This proposal is poorly motivated and deleterious, IMO.
Unfortunately it is popular / populist so acceptance looks likely.
That'll be a mistake as it is an actively damaging change.

Let me explain (at least so I can say "told you so").

The R5 revision states that EWG requested more motivation.
The new R5 motivation simply rearranges previous prose into
a sequence of bullet-points with (Clouseau style) conclusion:
 • Therefore, we should let operator[] take multiple arguments.

Please Non! What's the problem?

In C, the subscript operator returns a subobject lvalue. Good.

In C++, subscript operator overload should follow suit - it does,
mostly, but vector-of-bool returns proxy-reference instead -
this is now generally accepted as a very nasty design flaw.

In C++, multi-indexing is done with paren function-call syntax.
This is by now well established practice and is semantically fine.
Multi-indexing is indeed a functional mapping, often partial.
(P2128 protests parens "carry the wrong semantic implications").
Paren multi-indexing could just as easily (or more easily) be
extended to C, as nested C array has natural partial indexing.

Multi-indexing is most powerful when partial-indexing can return
a proxy reference, i.e. not necessarily an actual subobject.
When indexing with parens, devs know to expect a proxy result.

So, there is a clear semantic distinction with the status quo:
[i] means subobject indexing, returning a language lvalue
(i...) means multi-indexing, possibly partial, returning a proxy

This proposal adds:
[i...] what does this mean?
With operator overloading, it could mean anything at all.
The intended "motivating" use case conflates subobject vs proxy;
an infamous gotcha and dangerous pitfall.
Devs will have to carefully check the semantics.

P2128 is proposing something unprecedented - to add a new
C++ operator that has no current core language meaning.
This might constrain future language evolution, C and C++.

A more useful core language meaning might be:

    int a[4] = {1,2,3,4};

    a[1,2] = a[2,1];         // swap
    a[1,2,3,0] = a[0,1,2,3]; // it's a rotate !

Of course, this _could_ be done with the proposed C++ overload.
That's the problem - it _could_ do anything - anything at all.
It muddies what is currently a clear semantic distinction.

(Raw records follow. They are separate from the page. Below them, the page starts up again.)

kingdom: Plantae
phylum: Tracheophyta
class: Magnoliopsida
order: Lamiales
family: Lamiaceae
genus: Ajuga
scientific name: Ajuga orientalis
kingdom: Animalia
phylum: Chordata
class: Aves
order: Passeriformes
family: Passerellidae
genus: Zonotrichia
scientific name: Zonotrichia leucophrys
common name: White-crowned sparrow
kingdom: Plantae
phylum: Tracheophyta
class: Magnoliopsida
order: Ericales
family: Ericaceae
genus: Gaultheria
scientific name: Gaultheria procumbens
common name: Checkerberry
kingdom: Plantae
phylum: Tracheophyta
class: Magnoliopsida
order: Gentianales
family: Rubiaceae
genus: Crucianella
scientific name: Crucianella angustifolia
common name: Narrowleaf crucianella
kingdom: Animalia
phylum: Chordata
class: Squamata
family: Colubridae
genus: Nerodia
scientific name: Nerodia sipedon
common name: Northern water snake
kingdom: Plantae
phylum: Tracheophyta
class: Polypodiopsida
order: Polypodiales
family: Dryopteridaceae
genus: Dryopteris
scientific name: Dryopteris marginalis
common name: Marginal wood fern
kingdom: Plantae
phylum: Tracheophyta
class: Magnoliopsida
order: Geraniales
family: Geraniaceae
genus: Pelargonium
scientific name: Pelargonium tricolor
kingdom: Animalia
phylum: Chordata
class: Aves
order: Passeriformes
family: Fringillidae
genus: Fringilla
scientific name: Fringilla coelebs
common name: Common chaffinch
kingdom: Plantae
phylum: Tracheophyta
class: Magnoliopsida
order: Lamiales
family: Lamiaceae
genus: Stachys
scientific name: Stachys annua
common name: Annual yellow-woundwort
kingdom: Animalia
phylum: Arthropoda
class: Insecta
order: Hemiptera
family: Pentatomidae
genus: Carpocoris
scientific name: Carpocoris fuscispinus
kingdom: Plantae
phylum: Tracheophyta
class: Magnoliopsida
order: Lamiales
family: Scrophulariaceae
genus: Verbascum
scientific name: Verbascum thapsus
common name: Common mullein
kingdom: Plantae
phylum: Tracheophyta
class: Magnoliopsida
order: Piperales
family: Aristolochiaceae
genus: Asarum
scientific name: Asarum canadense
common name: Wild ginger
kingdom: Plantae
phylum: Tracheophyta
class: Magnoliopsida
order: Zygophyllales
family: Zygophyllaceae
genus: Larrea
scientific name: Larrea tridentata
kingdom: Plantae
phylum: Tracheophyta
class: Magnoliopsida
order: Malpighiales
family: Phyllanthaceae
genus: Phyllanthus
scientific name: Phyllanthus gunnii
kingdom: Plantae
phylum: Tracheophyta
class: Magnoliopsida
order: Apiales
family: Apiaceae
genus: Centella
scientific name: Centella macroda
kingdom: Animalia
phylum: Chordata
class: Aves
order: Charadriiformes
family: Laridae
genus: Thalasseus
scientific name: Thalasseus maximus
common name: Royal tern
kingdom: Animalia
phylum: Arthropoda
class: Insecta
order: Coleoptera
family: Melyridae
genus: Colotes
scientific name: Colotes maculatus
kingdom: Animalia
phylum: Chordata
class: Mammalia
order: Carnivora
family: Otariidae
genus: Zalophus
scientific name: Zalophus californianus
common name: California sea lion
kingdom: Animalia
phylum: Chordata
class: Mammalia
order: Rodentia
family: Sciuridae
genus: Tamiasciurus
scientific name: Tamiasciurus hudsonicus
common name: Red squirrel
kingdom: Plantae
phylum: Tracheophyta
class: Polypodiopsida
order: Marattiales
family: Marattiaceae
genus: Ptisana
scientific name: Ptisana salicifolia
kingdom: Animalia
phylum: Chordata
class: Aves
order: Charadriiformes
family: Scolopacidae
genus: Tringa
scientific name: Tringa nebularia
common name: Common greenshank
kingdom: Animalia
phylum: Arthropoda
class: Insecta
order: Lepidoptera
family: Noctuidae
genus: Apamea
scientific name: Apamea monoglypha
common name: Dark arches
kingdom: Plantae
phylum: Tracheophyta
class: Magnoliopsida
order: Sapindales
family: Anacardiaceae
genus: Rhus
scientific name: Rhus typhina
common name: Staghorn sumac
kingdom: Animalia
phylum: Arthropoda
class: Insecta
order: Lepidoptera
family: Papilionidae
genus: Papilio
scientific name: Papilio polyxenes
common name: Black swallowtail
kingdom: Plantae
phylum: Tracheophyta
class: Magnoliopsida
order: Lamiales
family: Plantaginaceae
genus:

On Sun, Apr 25, 2021 at 2:36 PM will wray <wjwray@gmail.com> wrote:
Glad you bring this up.

"generic interoperability with C-style pointer-to-pointer arrays c"

I had a similar reaction on reading that section;
firstly confusion - what exactly does it mean,
then unease - do they know of the approach you show.

Maybe we will never know - this sentence is now gone.
There was an R4 (which still had this section), and now an R5
in which this whole section is redacted.



On Sun, Apr 25, 2021 at 3:27 AM Uecker, Martin via Liaison <liaison@lists.isocpp.org> wrote:


Just a small comment on P2128R3. There is says

"generic interoperability with C-style pointer-to-pointer
arrays c"

I assume this refers to code like this to creat
something which looks like a multi-dimensional array:

double **x = xmalloc(N * sizeof(double*));

for (int i = 0; i < N; i++) {

  x[i] = xmalloc(M * sizeof(double));

  for (int j = 0; j < M; j++)
    x[i][j] = 0.;
}


I just want to point out that this is not how we
would do this in C since at least C99. Instead
we write:

double (*x)[M] = xmalloc(sizeof(double[N][M]));

x[i][j] = 0.;

or sometimes (to more clearly differentiate
between pointers and arrays):

double (*xp)[N][M] = xmalloc(sizeof *xp);

(*xp)[i][j] = 1.;


With this, you the multi-dimensional array is
a single object and one also gets run-time bounds
checking for free if the compiler supports this.